What is required
Could you find each line of the data below that contains the word "Магазин" and copy those lines?

Dataset entries:
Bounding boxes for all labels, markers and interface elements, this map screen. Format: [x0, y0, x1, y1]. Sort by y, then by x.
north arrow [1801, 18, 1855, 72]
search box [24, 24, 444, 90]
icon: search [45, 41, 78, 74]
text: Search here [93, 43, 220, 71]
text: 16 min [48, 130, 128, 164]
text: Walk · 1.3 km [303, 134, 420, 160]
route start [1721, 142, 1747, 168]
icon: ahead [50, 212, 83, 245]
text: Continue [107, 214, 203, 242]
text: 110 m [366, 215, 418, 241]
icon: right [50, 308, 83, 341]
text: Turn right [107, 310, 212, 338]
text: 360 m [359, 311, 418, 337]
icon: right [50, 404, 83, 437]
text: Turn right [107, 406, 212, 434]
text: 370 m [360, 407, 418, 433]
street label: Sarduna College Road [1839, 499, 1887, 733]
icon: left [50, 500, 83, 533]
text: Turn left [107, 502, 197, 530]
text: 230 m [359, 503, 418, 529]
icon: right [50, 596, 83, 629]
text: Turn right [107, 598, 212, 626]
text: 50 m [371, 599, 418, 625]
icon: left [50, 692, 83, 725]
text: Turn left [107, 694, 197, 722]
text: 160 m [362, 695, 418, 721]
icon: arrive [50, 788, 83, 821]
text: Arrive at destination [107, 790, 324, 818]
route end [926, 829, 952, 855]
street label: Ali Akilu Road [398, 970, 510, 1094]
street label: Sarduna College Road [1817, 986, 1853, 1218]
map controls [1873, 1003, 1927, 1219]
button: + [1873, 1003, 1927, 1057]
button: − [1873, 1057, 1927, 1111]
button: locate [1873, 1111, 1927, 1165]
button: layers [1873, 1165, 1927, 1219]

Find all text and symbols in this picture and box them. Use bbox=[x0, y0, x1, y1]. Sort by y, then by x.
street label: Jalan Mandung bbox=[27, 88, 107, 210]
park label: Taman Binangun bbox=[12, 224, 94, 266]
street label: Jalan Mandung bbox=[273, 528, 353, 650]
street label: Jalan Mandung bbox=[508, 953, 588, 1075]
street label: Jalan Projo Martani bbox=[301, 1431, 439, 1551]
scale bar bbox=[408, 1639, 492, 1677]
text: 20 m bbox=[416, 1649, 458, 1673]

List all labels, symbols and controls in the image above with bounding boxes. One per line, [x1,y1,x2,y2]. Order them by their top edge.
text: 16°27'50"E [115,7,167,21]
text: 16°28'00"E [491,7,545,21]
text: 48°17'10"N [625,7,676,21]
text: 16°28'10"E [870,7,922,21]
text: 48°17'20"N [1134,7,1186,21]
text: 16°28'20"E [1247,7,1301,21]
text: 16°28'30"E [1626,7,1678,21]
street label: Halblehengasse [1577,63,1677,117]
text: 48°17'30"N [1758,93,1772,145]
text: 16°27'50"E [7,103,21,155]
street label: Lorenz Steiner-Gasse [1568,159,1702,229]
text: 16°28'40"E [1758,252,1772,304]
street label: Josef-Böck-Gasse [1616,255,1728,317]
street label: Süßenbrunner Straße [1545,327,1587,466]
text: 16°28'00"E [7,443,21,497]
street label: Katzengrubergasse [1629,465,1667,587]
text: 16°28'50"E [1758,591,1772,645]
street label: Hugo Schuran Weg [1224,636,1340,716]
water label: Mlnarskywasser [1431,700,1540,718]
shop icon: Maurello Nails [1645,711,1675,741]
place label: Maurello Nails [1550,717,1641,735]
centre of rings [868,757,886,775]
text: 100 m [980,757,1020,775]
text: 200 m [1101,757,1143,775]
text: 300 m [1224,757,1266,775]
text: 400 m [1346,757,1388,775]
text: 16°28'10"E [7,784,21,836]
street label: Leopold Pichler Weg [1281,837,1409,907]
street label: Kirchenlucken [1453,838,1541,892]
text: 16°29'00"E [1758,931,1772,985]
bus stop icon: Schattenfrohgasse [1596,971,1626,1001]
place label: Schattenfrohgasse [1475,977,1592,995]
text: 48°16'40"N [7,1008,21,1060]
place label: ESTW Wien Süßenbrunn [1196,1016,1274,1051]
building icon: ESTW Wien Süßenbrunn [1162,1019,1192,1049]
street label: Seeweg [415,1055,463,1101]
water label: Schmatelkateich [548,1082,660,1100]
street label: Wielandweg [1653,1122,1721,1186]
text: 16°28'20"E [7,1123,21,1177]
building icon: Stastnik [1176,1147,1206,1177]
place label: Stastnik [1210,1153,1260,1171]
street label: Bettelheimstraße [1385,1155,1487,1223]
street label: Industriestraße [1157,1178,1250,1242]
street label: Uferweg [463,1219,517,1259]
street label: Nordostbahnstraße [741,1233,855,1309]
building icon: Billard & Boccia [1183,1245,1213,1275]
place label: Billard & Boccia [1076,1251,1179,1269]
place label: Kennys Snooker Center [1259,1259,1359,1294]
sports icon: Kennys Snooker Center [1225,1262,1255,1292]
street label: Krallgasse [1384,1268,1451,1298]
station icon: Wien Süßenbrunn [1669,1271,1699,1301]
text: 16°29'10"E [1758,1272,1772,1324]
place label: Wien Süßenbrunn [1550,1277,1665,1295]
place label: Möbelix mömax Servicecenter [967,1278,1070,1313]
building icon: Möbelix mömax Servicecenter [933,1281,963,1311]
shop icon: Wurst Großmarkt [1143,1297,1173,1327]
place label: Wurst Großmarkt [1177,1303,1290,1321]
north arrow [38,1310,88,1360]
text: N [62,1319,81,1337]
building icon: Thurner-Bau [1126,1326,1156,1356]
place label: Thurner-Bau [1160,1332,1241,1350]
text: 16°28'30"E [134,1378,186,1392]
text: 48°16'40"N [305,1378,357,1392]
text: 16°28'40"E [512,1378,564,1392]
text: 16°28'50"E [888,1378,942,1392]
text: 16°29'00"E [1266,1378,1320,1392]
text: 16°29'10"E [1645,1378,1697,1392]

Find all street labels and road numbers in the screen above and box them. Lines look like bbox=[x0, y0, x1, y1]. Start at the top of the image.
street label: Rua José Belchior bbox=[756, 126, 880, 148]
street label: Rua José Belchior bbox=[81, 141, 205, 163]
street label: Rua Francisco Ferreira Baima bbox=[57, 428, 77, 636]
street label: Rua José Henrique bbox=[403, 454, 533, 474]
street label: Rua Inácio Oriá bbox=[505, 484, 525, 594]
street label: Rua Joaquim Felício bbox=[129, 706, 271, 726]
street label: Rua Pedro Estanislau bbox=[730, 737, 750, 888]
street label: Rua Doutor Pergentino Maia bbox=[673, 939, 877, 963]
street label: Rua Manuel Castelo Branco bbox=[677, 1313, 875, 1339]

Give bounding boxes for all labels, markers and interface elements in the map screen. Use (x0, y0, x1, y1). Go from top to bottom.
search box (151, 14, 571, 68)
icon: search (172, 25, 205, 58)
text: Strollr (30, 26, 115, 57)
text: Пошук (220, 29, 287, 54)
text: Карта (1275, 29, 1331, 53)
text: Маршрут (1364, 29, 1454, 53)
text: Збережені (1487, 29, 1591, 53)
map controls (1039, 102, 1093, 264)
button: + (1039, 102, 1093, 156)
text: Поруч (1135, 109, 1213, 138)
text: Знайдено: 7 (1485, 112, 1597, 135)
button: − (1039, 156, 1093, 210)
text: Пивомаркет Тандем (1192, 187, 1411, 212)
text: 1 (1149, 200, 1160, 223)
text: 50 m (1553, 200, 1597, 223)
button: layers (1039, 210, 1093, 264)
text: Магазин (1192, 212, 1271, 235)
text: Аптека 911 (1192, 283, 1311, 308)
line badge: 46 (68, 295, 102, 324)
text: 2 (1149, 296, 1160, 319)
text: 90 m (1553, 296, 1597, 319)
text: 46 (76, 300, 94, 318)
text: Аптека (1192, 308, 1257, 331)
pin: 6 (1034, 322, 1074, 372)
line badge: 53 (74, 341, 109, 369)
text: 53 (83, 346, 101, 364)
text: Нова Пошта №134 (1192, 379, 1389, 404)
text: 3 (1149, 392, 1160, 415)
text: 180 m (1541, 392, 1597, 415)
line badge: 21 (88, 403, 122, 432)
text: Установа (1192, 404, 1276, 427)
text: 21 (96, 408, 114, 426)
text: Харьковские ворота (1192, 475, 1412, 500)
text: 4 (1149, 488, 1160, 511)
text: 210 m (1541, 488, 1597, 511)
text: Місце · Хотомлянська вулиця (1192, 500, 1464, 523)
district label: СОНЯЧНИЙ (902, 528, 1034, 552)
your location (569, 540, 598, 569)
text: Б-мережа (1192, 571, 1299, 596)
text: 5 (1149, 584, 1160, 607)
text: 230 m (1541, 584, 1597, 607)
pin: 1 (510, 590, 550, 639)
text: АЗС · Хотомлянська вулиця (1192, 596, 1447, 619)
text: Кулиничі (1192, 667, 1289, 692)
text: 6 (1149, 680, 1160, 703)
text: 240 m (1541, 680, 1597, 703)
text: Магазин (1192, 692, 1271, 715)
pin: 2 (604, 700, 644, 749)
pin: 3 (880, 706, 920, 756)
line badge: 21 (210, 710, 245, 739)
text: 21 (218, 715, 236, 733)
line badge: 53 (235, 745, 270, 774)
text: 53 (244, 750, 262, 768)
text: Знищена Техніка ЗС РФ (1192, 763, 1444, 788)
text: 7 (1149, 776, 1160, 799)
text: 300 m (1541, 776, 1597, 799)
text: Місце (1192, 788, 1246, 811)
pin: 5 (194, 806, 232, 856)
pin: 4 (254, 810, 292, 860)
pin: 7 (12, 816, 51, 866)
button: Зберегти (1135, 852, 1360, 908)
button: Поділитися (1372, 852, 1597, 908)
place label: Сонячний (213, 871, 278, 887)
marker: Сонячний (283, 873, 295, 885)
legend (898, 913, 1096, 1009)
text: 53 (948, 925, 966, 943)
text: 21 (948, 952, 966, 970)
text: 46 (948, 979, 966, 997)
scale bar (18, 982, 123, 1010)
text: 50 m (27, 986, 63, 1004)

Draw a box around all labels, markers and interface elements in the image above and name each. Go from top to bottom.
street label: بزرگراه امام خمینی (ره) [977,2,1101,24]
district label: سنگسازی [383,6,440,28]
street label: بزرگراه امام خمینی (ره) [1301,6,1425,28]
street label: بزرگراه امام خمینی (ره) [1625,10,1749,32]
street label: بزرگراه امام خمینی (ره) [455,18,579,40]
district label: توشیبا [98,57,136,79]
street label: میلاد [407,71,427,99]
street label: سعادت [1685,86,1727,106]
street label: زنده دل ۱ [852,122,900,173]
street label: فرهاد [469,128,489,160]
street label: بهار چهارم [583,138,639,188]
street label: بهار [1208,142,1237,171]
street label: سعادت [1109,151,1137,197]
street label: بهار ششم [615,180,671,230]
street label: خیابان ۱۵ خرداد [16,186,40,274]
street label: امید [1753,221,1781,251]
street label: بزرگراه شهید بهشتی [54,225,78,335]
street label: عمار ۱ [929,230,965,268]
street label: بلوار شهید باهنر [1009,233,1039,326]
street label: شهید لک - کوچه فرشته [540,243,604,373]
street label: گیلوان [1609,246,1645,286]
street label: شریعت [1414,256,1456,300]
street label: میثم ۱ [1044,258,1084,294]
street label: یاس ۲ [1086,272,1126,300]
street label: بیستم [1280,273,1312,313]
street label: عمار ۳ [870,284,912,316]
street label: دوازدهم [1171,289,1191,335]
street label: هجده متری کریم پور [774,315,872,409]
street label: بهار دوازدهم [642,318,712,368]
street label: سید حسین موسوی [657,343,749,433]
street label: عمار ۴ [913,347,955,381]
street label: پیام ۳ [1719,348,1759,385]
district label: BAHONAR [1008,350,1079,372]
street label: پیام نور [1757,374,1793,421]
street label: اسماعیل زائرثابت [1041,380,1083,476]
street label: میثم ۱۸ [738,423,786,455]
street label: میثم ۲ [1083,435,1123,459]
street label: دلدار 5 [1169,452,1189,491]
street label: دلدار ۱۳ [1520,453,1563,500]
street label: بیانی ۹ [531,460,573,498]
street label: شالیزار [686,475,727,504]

Output
text: Магазин (1192, 212, 1271, 235)
text: Магазин (1192, 692, 1271, 715)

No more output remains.